The new radios will be used by fire departments and emergency crews all over the nation. The purpose, said Fredrickson, is to have all the departments using the same equipment that can be used anywhere in America in any situation.

Atwood asked Fredrickson about the necessity of new radios. He said are the new radios like the Cadillac of radios? Fredrickson replied that the new radios’ interoperability was the main purpose of switching systems.

Councilman Dale Anderson said there was a major communication problem for the crews on Sept 11 when the World Trade Center was attacked. He said crews came from all over the nation to help and their radios wouldn’t work so there was a shortage of communication devices.

The new radios do not use radio waves but the same type of waves as mobile phones. New cellular towers are already being installed across the Wasatch front.

The radios ,however, are rather expensive so the government created the 2009 Assistance to Firefighters Grant. The grant will pay for 90 percent of the cost of getting the new radios and the system access fees. The other 10 percent is expected to be paid by the county as a whole, and the bill has been divided among the emergency agencies.

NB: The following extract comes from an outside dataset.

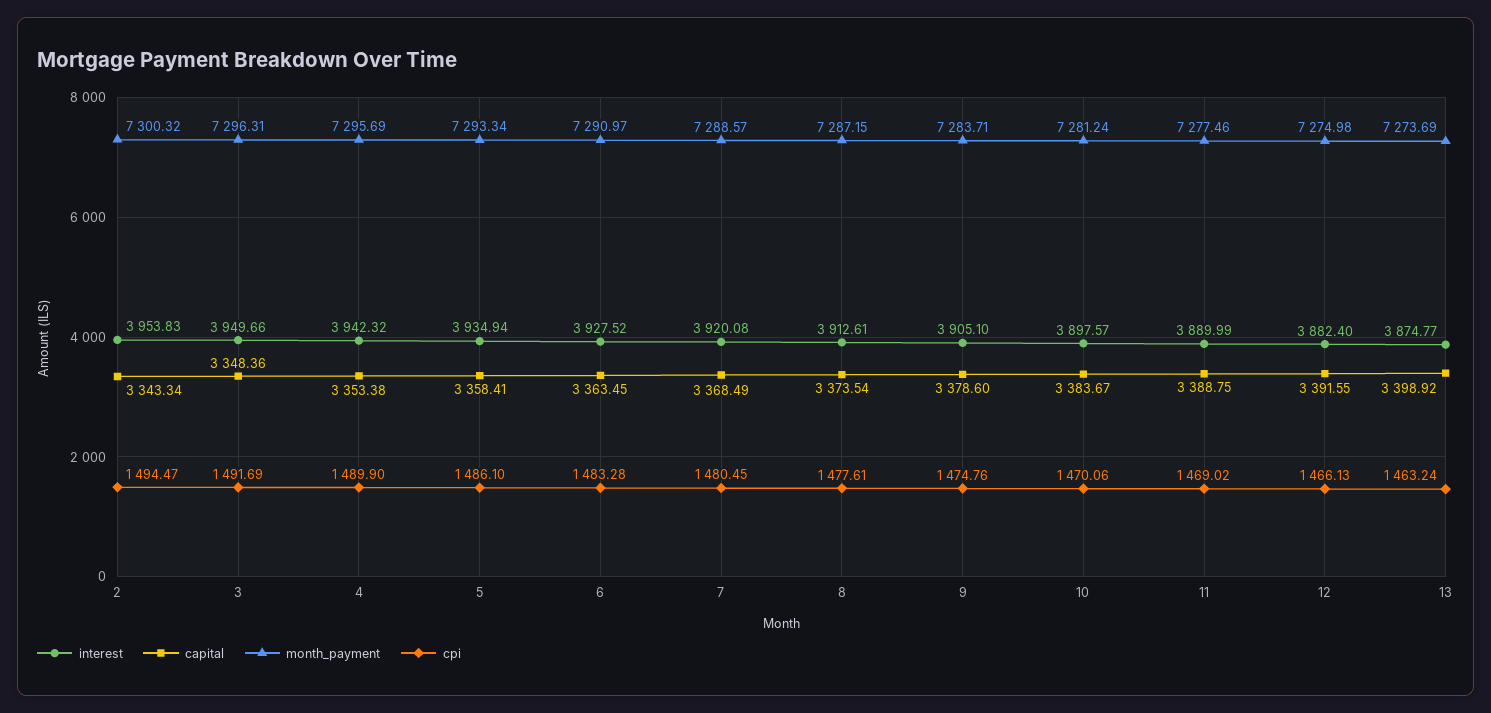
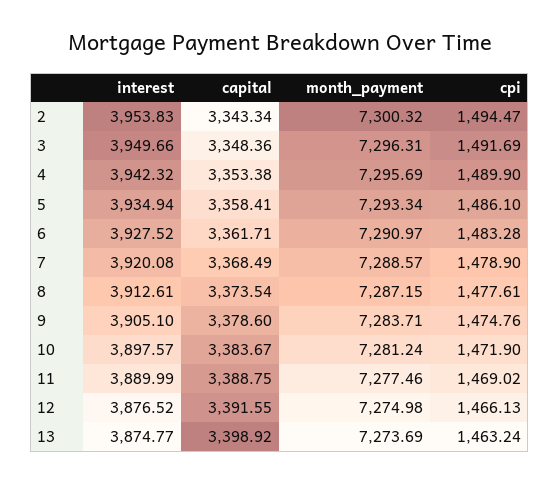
capital, 6: 3363.45 -> 3361.71
cpi, 7: 1480.45 -> 1478.9
cpi, 10: 1470.06 -> 1471.9
interest, 12: 3882.4 -> 3876.52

The system access fees are similar to the fees that a person might pay for normal mobile phone use, around $20 per radio each month. The individual radios are also quite costly running at about $2,000 each, not including the cost of battery chargers and remote microphones.

The department will also be paying for radios for the vehicles and other radios that are less mobile but equally important. The radios also require professional installation which costs a little over $1,000. The final bill for the department at 10 percent of the cost is estimated at $7,263.

Fredrickson said that sooner or later the department would have to make the switch; it would be better to do it sooner rather than be one of the groups “sucking wind” after everyone else has already made the change.

Atwood signed the memorandum with the council’s OK to go ahead and pay the 10 percent.